[Collected data entries]
++++++
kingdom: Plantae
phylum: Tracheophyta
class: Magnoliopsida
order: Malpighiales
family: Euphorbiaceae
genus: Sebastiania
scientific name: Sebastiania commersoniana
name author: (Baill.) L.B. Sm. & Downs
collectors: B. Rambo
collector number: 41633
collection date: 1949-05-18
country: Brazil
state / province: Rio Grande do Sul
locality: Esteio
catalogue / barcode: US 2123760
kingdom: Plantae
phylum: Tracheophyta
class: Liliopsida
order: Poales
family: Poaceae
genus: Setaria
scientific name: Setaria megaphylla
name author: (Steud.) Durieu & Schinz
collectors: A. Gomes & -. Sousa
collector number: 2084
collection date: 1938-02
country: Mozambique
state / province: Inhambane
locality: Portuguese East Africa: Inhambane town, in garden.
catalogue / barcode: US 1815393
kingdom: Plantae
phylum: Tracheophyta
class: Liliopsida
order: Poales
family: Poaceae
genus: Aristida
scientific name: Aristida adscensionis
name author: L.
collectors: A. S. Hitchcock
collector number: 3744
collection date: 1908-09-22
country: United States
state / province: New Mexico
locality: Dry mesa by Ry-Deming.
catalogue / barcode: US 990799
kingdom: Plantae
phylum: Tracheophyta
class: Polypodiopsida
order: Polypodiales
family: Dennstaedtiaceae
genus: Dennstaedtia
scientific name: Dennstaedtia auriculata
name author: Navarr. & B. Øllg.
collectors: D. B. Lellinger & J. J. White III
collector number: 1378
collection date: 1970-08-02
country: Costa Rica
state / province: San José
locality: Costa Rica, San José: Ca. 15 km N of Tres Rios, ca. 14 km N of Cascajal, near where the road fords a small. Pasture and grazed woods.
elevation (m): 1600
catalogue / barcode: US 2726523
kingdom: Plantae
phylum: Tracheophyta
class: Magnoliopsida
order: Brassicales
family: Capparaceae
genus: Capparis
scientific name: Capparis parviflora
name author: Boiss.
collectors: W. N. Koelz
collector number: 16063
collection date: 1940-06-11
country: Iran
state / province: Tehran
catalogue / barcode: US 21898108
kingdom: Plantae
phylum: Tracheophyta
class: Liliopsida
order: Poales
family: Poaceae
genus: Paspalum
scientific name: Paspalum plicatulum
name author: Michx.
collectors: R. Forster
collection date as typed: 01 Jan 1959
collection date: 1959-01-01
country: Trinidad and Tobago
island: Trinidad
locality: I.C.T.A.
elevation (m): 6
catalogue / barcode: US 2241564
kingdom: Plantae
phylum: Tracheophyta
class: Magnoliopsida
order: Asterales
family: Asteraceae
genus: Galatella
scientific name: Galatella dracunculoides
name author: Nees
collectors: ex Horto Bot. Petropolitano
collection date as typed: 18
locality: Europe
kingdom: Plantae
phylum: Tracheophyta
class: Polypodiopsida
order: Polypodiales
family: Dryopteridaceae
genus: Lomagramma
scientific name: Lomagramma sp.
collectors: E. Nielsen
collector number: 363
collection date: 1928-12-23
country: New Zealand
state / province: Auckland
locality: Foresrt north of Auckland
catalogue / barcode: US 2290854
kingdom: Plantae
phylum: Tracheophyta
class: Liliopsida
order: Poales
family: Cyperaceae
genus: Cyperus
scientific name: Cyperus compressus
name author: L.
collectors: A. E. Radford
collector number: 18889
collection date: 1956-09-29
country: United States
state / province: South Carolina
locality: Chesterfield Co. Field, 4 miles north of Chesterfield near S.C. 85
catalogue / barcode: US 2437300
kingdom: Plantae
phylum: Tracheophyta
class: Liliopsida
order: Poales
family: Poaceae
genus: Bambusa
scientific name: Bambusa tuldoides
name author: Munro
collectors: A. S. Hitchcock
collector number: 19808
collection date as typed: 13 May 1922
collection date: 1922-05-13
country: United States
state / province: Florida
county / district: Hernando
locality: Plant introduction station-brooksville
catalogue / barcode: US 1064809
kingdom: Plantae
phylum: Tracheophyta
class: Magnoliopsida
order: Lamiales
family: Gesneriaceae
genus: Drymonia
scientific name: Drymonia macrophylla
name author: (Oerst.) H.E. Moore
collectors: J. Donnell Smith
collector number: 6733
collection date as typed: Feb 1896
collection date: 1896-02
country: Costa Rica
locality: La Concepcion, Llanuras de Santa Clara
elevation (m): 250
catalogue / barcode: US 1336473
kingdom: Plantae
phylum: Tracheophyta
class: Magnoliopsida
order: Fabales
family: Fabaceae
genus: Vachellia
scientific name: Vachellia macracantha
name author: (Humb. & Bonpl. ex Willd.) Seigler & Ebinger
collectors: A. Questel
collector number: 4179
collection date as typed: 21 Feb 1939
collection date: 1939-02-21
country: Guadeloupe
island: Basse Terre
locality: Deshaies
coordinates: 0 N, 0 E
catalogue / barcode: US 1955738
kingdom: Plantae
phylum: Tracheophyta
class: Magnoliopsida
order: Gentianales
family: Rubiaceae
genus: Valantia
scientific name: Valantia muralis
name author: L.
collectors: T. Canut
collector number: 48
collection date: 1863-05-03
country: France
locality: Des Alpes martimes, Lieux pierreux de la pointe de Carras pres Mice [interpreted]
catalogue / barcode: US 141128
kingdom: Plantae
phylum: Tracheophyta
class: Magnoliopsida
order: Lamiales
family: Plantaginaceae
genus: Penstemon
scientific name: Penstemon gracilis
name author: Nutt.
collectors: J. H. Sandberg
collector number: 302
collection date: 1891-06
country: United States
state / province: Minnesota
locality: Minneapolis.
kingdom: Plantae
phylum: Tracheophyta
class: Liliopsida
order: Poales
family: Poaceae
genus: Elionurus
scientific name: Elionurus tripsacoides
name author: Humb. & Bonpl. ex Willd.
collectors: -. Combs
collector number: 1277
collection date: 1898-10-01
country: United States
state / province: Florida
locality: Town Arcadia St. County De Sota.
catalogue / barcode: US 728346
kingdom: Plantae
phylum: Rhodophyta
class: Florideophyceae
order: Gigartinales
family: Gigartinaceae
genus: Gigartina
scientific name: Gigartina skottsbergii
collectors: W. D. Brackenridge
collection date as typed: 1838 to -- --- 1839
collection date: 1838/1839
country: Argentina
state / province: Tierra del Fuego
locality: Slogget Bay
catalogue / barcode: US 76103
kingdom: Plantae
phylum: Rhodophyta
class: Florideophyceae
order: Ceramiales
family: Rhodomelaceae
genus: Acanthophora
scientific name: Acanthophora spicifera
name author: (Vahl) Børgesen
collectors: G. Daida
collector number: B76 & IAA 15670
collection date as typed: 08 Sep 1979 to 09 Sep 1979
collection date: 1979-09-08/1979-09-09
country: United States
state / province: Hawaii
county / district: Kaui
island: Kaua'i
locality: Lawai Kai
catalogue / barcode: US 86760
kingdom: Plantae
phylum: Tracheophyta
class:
++++++
#### [Written exercise]
Repeat word for word every line of the items above, starting with the line that contains "locality: Minneapolis." and continuing down through the final line of the items.

#### [The result]
locality: Minneapolis.
kingdom: Plantae
phylum: Tracheophyta
class: Liliopsida
order: Poales
family: Poaceae
genus: Elionurus
scientific name: Elionurus tripsacoides
name author: Humb. & Bonpl. ex Willd.
collectors: -. Combs
collector number: 1277
collection date: 1898-10-01
country: United States
state / province: Florida
locality: Town Arcadia St. County De Sota.
catalogue / barcode: US 728346
kingdom: Plantae
phylum: Rhodophyta
class: Florideophyceae
order: Gigartinales
family: Gigartinaceae
genus: Gigartina
scientific name: Gigartina skottsbergii
collectors: W. D. Brackenridge
collection date as typed: 1838 to -- --- 1839
collection date: 1838/1839
country: Argentina
state / province: Tierra del Fuego
locality: Slogget Bay
catalogue / barcode: US 76103
kingdom: Plantae
phylum: Rhodophyta
class: Florideophyceae
order: Ceramiales
family: Rhodomelaceae
genus: Acanthophora
scientific name: Acanthophora spicifera
name author: (Vahl) Børgesen
collectors: G. Daida
collector number: B76 & IAA 15670
collection date as typed: 08 Sep 1979 to 09 Sep 1979
collection date: 1979-09-08/1979-09-09
country: United States
state / province: Hawaii
county / district: Kaui
island: Kaua'i
locality: Lawai Kai
catalogue / barcode: US 86760
kingdom: Plantae
phylum: Tracheophyta
class:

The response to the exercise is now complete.